Warning using ICC and printf with thousands grouping format (apostrophe)


I need to display some numbers with thousands grouping (in this case, using period as separator). So, I'm using the printf flag ' to achieve such thing.

With gcc everything goes well, but if I use icc, then I get this warning:

warning #269: invalid format string conversion

despite the fact that the number is indeed printed with the desired format.
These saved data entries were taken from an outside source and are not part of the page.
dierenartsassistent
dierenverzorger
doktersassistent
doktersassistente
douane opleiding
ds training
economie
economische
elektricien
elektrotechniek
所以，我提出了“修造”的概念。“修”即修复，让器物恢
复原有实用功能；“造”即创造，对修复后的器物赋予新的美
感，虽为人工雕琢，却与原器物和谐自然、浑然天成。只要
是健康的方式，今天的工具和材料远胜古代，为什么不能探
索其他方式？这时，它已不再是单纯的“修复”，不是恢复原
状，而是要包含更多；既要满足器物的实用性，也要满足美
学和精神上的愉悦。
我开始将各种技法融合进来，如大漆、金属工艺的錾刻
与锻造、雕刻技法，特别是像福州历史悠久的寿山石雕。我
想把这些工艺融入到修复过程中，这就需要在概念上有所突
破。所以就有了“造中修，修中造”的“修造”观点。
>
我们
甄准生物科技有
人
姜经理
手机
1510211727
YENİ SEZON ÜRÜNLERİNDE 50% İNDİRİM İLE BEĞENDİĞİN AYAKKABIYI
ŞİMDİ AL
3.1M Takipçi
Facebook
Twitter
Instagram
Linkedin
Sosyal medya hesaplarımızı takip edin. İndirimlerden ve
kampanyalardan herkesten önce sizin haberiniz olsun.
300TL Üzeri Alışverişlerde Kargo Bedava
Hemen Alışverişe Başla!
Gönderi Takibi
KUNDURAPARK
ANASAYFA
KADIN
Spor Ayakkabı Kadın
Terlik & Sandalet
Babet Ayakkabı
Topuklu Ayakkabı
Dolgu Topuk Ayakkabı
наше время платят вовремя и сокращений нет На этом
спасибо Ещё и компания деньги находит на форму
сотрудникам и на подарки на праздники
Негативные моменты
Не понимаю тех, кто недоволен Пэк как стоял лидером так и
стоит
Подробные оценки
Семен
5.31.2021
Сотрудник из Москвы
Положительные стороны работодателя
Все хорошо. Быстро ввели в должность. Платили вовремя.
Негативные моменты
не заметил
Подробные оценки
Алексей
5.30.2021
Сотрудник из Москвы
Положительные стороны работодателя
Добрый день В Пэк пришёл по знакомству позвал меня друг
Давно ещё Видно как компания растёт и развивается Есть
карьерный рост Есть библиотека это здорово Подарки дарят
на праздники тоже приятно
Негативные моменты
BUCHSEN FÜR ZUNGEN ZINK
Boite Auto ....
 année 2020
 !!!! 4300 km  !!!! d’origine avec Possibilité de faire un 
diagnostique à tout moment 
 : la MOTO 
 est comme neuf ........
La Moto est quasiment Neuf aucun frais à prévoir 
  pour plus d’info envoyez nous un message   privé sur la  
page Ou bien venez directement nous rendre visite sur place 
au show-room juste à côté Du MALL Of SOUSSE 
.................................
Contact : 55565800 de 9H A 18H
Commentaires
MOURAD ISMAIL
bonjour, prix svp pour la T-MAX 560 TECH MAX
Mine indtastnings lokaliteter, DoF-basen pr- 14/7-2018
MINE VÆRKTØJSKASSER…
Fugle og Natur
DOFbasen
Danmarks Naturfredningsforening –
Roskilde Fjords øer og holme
For example, if we compile this simple program:

#include <stdio.h>
#include <stdlib.h>
#include <locale.h>

int main(int argc, char *argv[]) {
    setlocale(LC_NUMERIC, "da_DK");
    int i = 12345678;
    unsigned long int j = 987654321;

    printf("%d \t %'d \n%lu \t %'lu \n", i, i, j, j);
}

then we get this warning:

% icc -o simple simple.c 

simple.c(10): warning #269: invalid format string conversion
  printf("%d \t %'d \n%lu \t %'lu \n", i, i, j, j);
                                          ^

despite the fact that everything works as expected:

% ./simple 
12345678         12.345.678 
987654321        987.654.321 

So my questions are:

  1. How can this warning be suppressed?
  2. Is it safe to use ' as flag with printf and friends, with the icc compiler?

UPDATE:

I've just realized that an strange trick to suppress the 269 warning is defining a variable with the format, and pass that variable to printf:

#include <stdio.h>
#include <stdlib.h>
#include <locale.h>

int main(int argc, char *argv[]) {
    setlocale(LC_NUMERIC, "da_DK");
    int i = 12345678;
    unsigned long int j = 987654321;
    const char *strFormat = "%d \t %'d \n%lu \t %'lu \n";

    printf(strFormat, i, i, j, j);
}

UPDATE:

Because using apostrophe with printf is an XSI Extension (as stated by @Dave), in order to make the code more portable may be more useful to follow the recommendation from the C-FAQ, question 12.11 and use their implementation of commaprint.


Solution

  • To answer your second question, The compiler doesn't actually control the processing of your format string; that's your C library's job. icc doesn't recognize the format string because it is nonstandard, but as long as you understand that your code will only be valid on platforms whose c libraries support the ' flag, you'll be ok.

    As the opengroup page shows, ' is an XSI extension, so your code will work on any XSI-conformant platform.